Mrs. Nour-Hinkle said she would rather vote for Arizona Sen. John McCain, the presumptive Republican presidential nominee, than for Mrs. Clinton's rival, Sen. Barack Obama -- echoing the sentiments of many protesters.

"It would be the first time in my life I would vote Republican for president," said Mrs. Nour-Hinkle, 35. "I think Obama is an empty shirt, the same as [President] George W. Bush but only a Democrat."

John Overton, who shouted pro-Clinton slogans outside the hotel, said he would leave the party if Obama receives the Democratic nomination for president.

"I can't stand for the Democratic Party if they don't stand for voters' rights," said Mr.
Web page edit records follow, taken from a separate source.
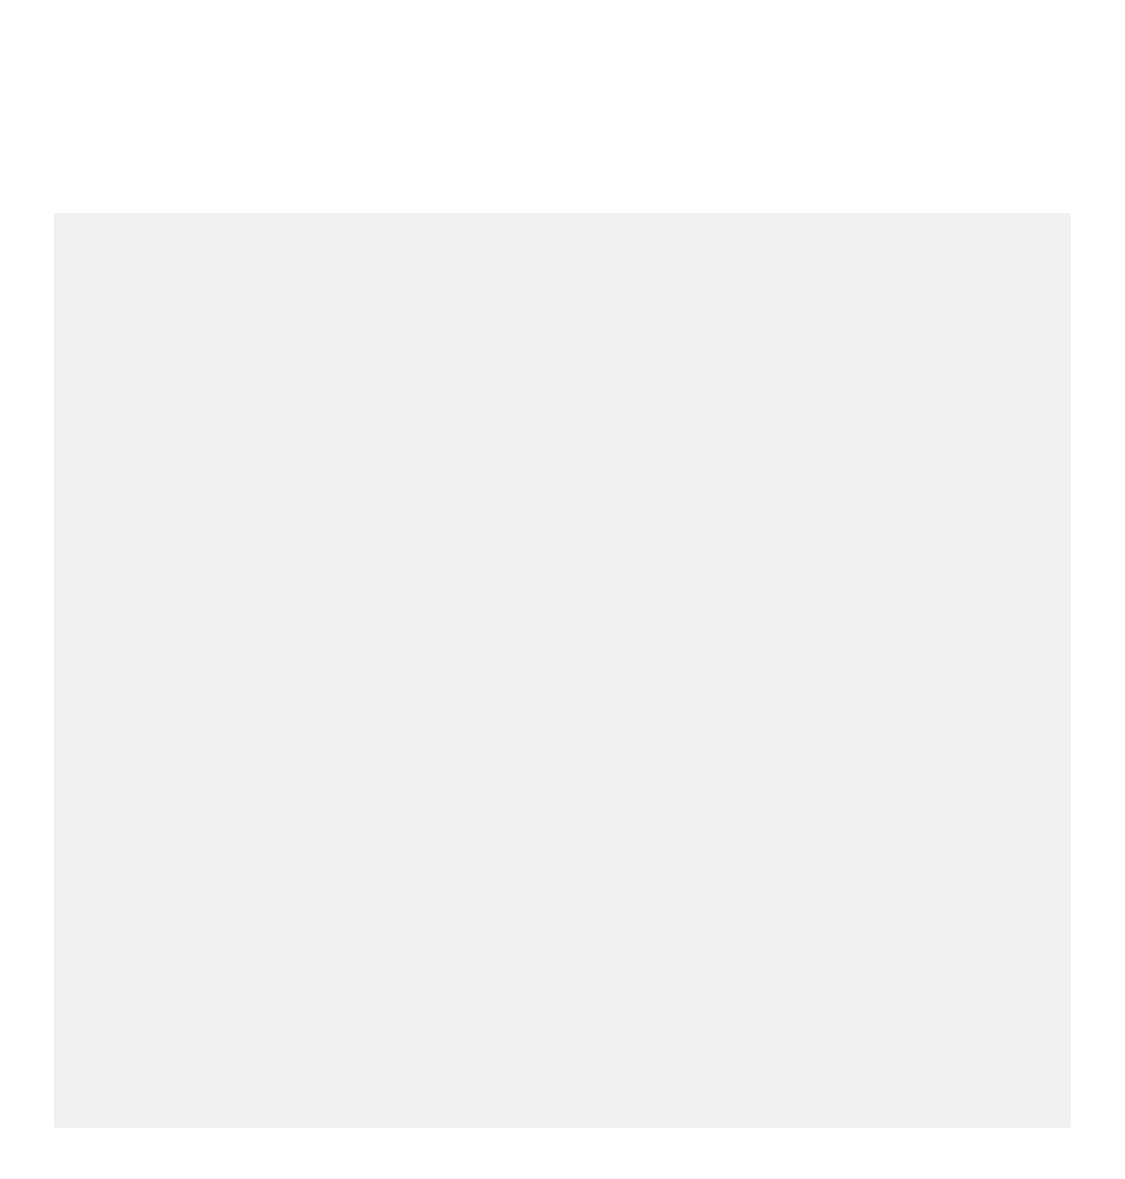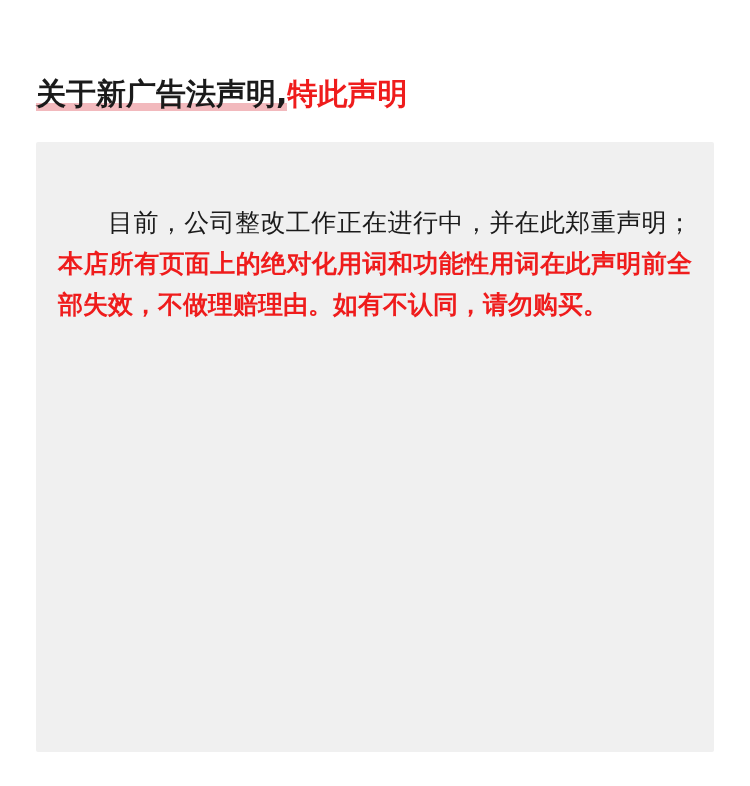--- a/index.html
+++ b/index.html
@@ -76,9 +76,6 @@
 
 <div class="page">
 
-  <h1 class="title">
-    <span class="seg-dark">关于新广告法声明,</span><span class="seg-red">特此声明</span>
-  </h1>
 
   <div class="panel">
     <div class="body-text">

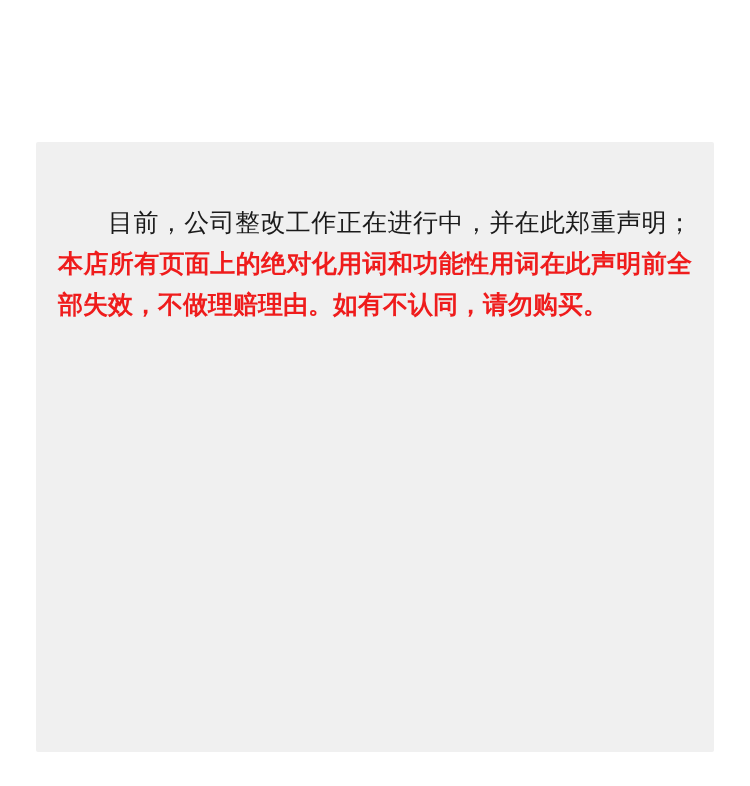--- a/index.html
+++ b/index.html
@@ -79,7 +79,6 @@
 
   <div class="panel">
     <div class="body-text">
-      <p class="para"><span>目前，公司整改工作正在进行中，并在此郑重声明；</span><span class="red">本店所有页面上的绝对化用词和功能性用词在此声明前全部失效，不做理赔理由。如有不认同，请勿购买。</span></p>
     </div>
   </div>
 

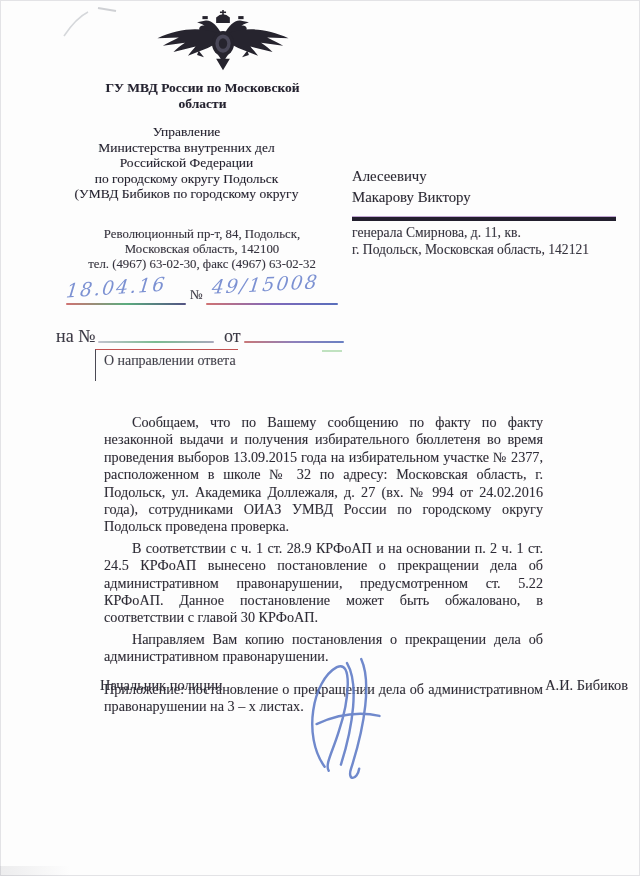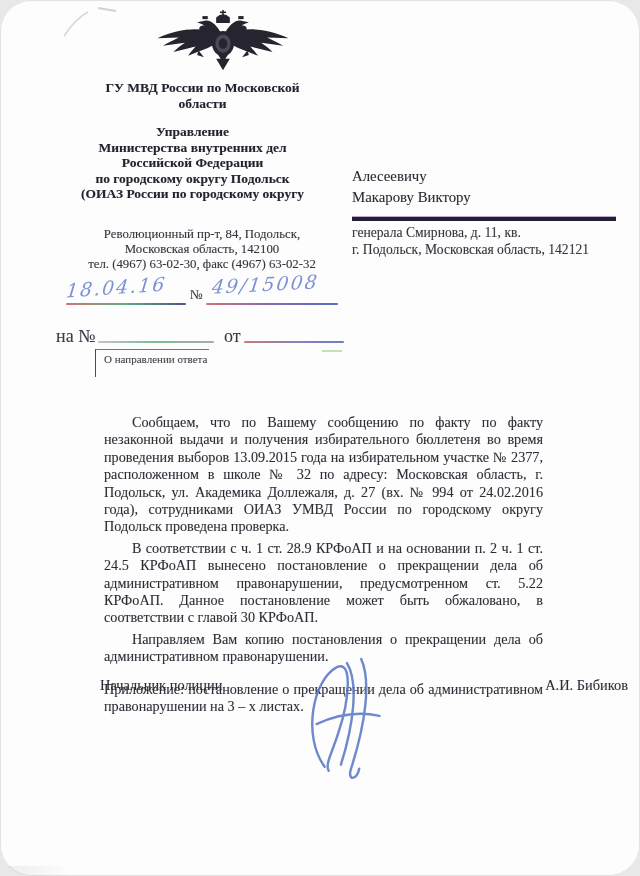--- a/index.html
+++ b/index.html
@@ -9,7 +9,6 @@
     font-family:"Liberation Serif","DejaVu Serif",serif;
     color:#2c2b36;
     box-shadow:inset 0 0 0 1px #e3e3e6;
-    border-radius:31px;
   }
   .scantext{ text-shadow:0.5px 0.3px 0 rgba(160,60,90,.14), -0.5px -0.3px 0 rgba(60,135,95,.14); }
 

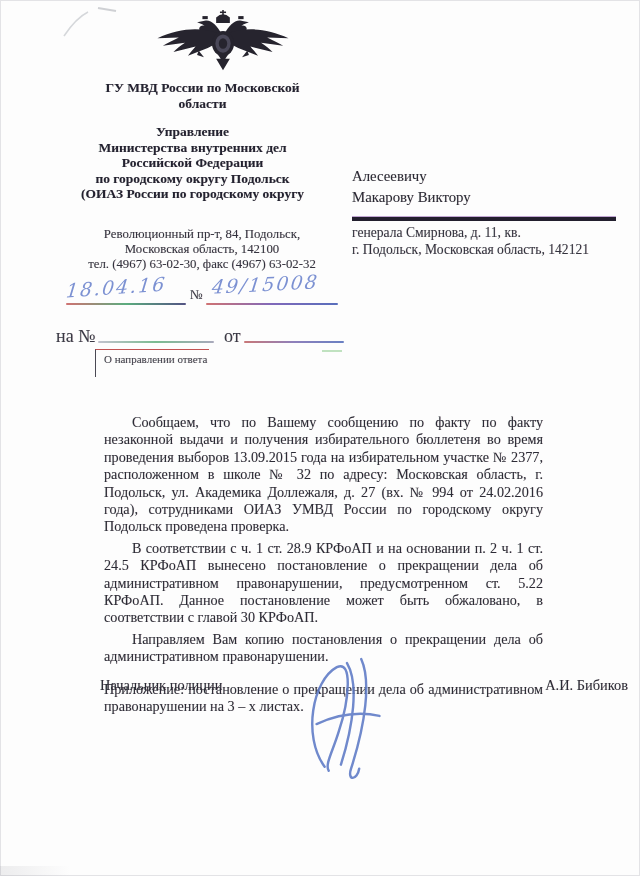--- a/index.html
+++ b/index.html
@@ -17,8 +17,8 @@
   .org-top{position:absolute;left:60px;top:80px;width:285px;text-align:center;
     font-weight:bold;font-size:13.5px;line-height:15.5px;color:#232230;}
   .org-top .inner{display:inline-block;max-width:240px;}
-  .org-block{position:absolute;left:50px;top:124px;width:285px;text-align:center;
-    font-weight:bold;font-size:13.5px;line-height:15.5px;color:#232230;}
+  .org-block{position:absolute;left:44px;top:124px;width:285px;text-align:center;
+    font-weight:normal;font-size:13.5px;line-height:15.5px;color:#232230;}
   .addr-block{position:absolute;left:48px;top:227px;width:308px;text-align:center;
     font-size:12.8px;line-height:15.2px;color:#33323e;}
Overton, who traveled from his home in Chapel Hill, N.C., to attend the rally. The party "would no longer exist to me as a party."

"I don't scream like this normally, I'm a rational guy, but I've never felt like this before," he added. "This had been a travesty of democracy."
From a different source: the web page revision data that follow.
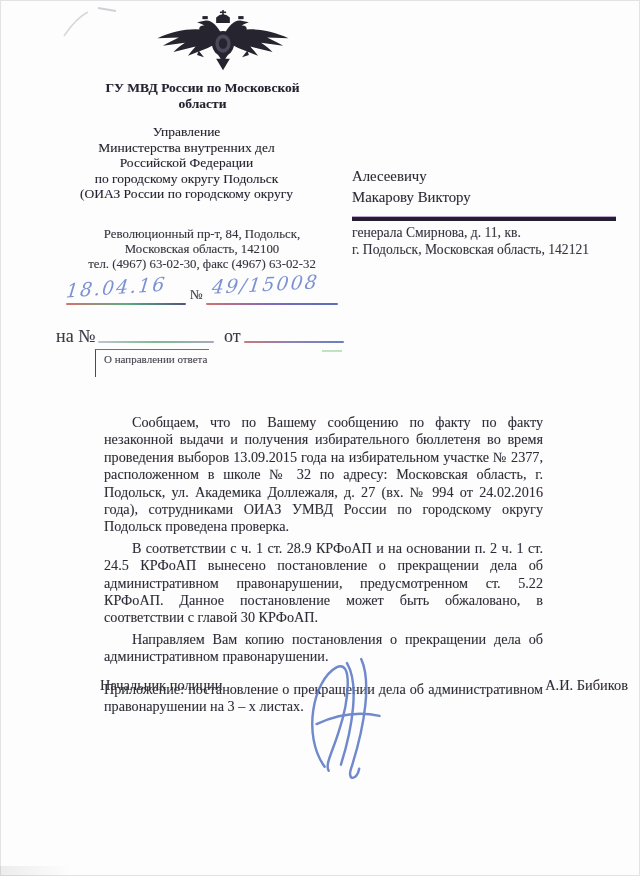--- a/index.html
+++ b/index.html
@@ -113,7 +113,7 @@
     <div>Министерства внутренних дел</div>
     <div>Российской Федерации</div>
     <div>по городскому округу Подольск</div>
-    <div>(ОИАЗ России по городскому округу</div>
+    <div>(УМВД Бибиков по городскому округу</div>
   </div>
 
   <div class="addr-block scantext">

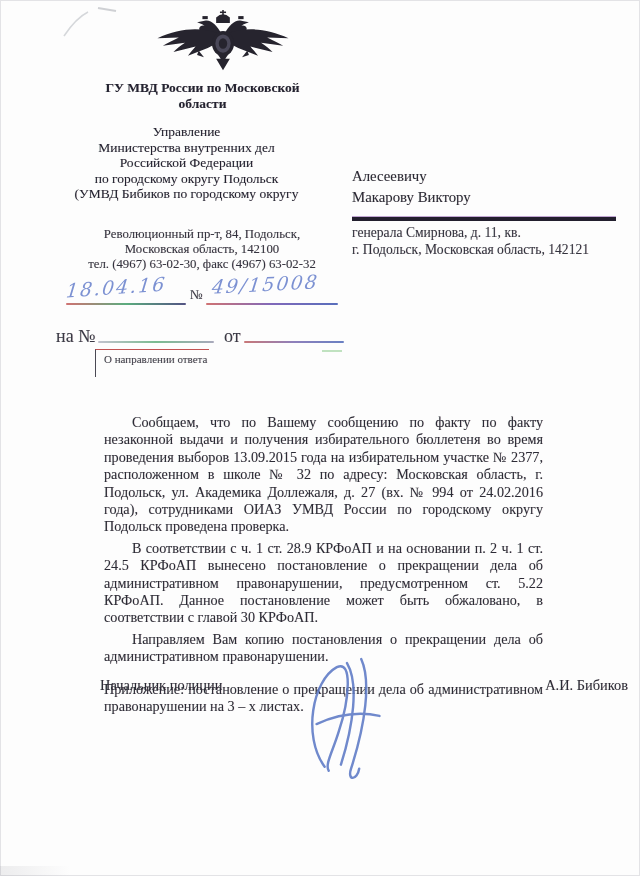--- a/index.html
+++ b/index.html
@@ -37,7 +37,7 @@
   .uline-4{left:244px;top:341px;width:100px;background:linear-gradient(90deg,#c06060,#7a6ab0,#4f6ab8);}
 
   
-  .subject{position:absolute;left:95px;top:349px;font-size:11px;color:#3f3f4a;
+  .subject{position:absolute;left:95px;top:349px;font-size:14px;color:#3f3f4a;
     border-left:1.5px solid #4a4954;border-top:1.5px solid #c25252;
     padding:3px 2px 12px 8px;}
   .artifact-green{position:absolute;left:322px;top:350px;width:20px;height:2px;background:#9fd4a0;opacity:.65;}

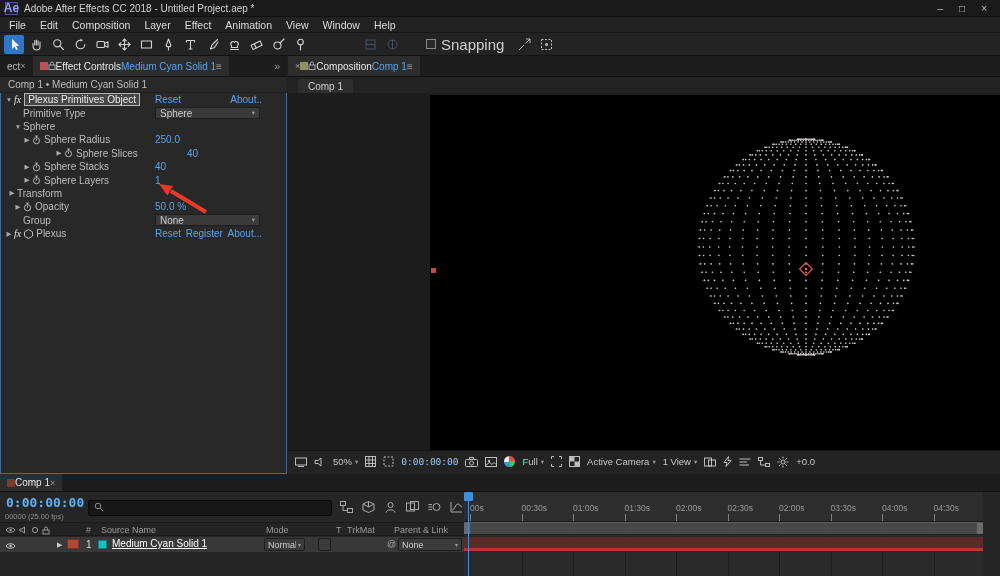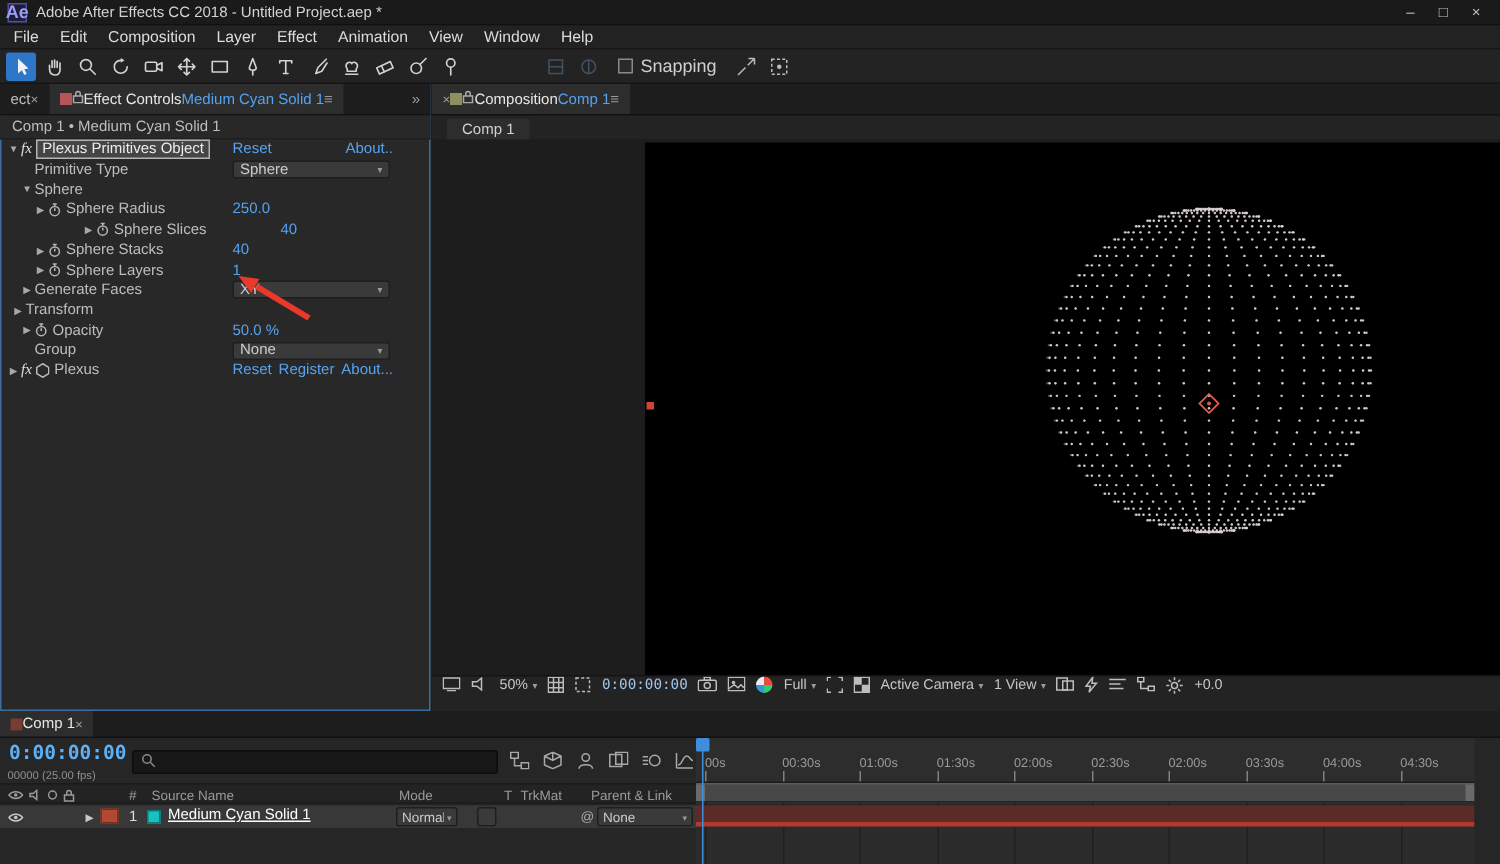--- a/index.html
+++ b/index.html
@@ -28,7 +28,7 @@
   .tool.active{background:#2d76c8;}
   .tool.disabled{opacity:.35;}
   .tb-gap{width:46px;flex:none;}
-  .snapping{display:flex;align-items:center;gap:5px;margin-left:8px;color:#cfcfcf;font-size:12px;}
+  .snapping{display:flex;align-items:center;gap:5px;margin-left:22px;color:#cfcfcf;font-size:15px;}
   .checkbox{width:10px;height:10px;background:#2a2a2a;border:1px solid #8a8a8a;display:inline-block;}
Look, I know a lot of bad things have been said and done by supporters of both candidates in this campaign.

But, the simple fact is that Clinton OR Obama would do a LOT more for progressive issues, like ending the war in Iraq, universal health care and reversing the Bush tax cuts on the wealthy, than John McCain and the Republican Party ever would.
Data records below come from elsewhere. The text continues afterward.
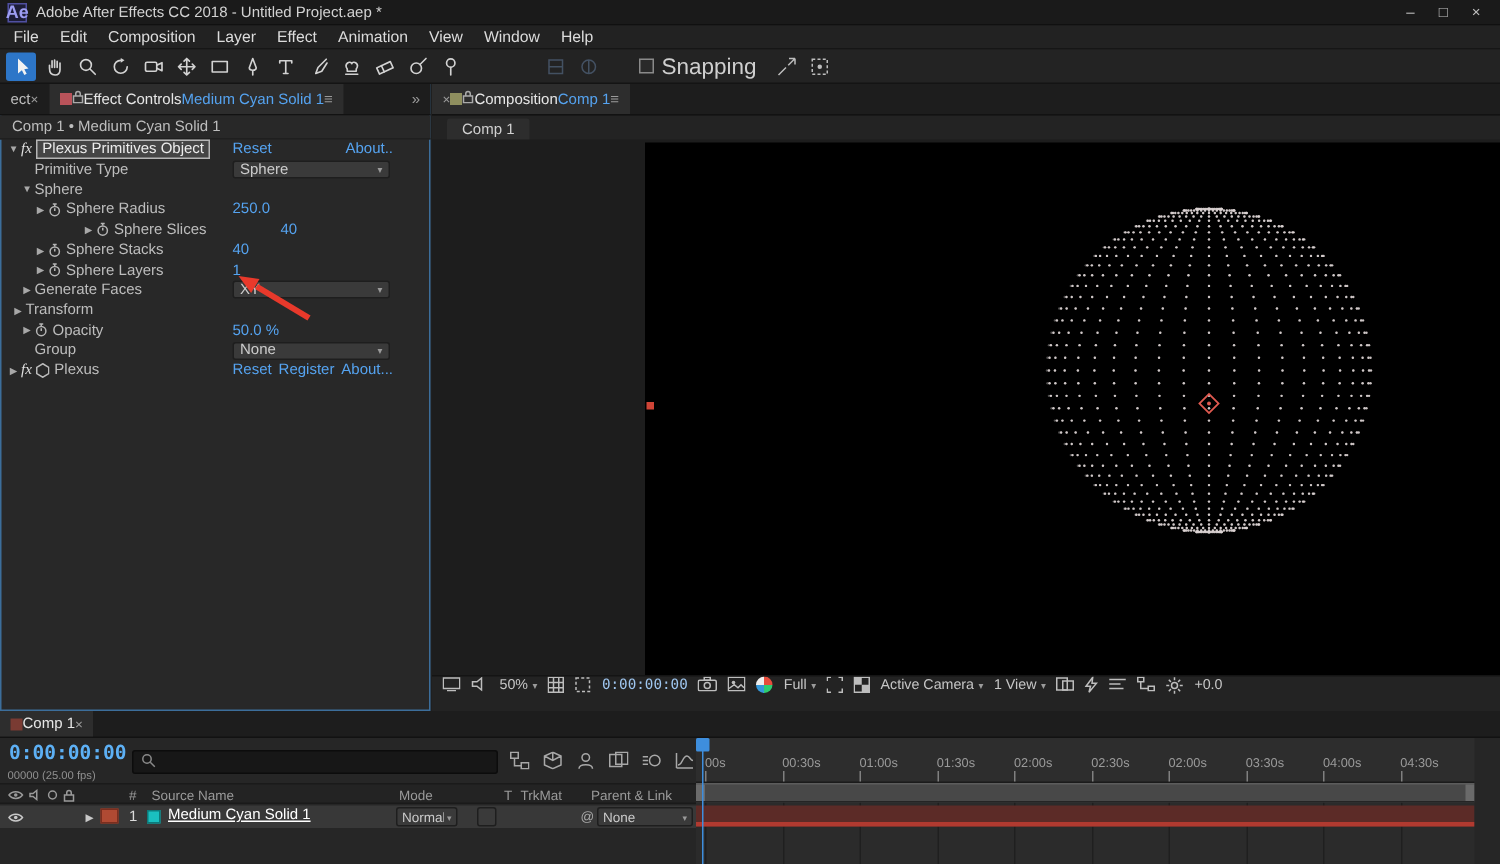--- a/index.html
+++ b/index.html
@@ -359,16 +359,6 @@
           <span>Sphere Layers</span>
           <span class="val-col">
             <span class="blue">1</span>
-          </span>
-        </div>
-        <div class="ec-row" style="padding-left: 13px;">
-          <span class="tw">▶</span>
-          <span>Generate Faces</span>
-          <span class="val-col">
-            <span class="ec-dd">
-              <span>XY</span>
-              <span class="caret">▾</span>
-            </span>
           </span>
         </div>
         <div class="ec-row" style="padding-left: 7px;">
We really need to stop this madness. The race will be decided soon, the RBC will make their decision, and the last primaries will be held. We will have a nominee and we need to focus on unity, not childish threats.


Update
: Here's more commentary on the insanity:

Howard Dean may hope that the "healing will begin today," but two blocks away from the northwest Washington Marriott where the DNC's Rules and Bylaws Committee is meeting right now to try to figure out Florida and Michigan, the Hillary protesters are occupying an utterly alternate (and healing-free) universe: a universe in which one of the big lawn rally's speakers yells that the Democratic Party no longer is in the business of "promoting equality and fairness for all"; in which a Hillary supporter with two poodles shouts, "Howard Dean is a leftist freak!"; in which a man exhibits a sign that reads "At least slaves were counted as 3/5ths a Citizen" and shows Dean whipping handcuffed people; and in which Larry Sinclair, the Minnesota man who took to YouTube to allege that Barack Obama had oral sex with him in the back of a limousine in 1999, is one of the belles of the ball.

Snip.

Clusters of people in Hillary shirts ask to take their photo with him, one woman covered in Clinton buttons introduces him to Greta Van Susteren, and he estimates he has handed out 500 fliers. "You could improve your credibility if you downplayed the gay sex and focused on the drugs," sagely advises one Hillary supporter with auburn hair and elegant makeup. But in this universe, Sinclair's credibility doesn't seem to be suffering too much. In fact, he's treated nearly as well as he might be at a meeting of the Vast Right-wing Conspiracy. In the thirty minutes I stand with him, only one woman expresses disgust at his fliers and his willingness to chattily discourse on whether Obama is "good in bed."

Snip.

It's easy to sink into despair here. Standing and watching all these Democrats chat up Sinclair--who's retained Montgomery Blair Sibley as his lawyer and says the Republican National Committee has also been in touch with him--makes me want to fall to my knees, rend my garments, and start insanely screaming, "Wake up! Wake up! You'll hate a President John McCain!" But the rhetoric from the top has imparted its poison below, and the bitterest criticisms of Obama gain traction as they circulate through the virulently-pro-Hillary echo chamber. "Would you rather have a president who had an affair [Bill Clinton] or one who was a murderer [Obama]?" Jeannie, the Greensboro Democrat, asks a fellow in a floppy Tilley hat and Hillary buttons. "That's a good point," he replies.